◆ **WORK TASK**
Within the material, how many of the lines include the word "teste"? State only that number.

◆ **EXERCISE INPUTS**
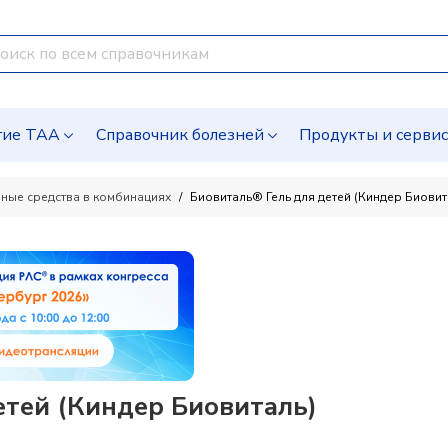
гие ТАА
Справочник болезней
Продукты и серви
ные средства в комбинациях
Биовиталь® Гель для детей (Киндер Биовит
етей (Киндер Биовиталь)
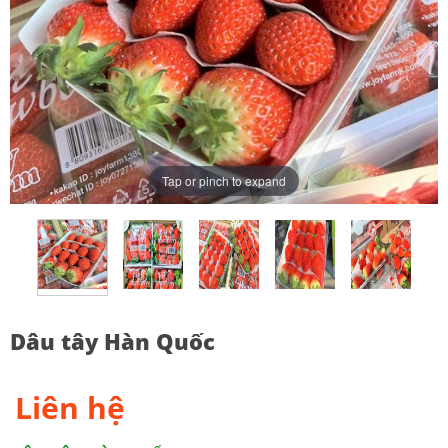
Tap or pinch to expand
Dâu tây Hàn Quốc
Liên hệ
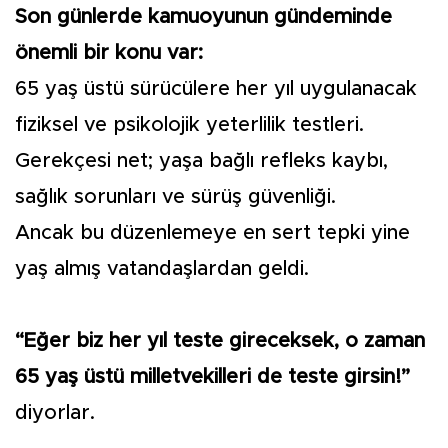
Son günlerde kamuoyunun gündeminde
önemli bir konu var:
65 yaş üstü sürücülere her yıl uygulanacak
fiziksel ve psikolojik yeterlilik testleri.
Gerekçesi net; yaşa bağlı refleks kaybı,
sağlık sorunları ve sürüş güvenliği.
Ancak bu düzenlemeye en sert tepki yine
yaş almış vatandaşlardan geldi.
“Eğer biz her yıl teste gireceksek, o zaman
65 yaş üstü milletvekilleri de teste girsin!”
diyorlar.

◆ **ANSWER TO THE PROBLEM**
2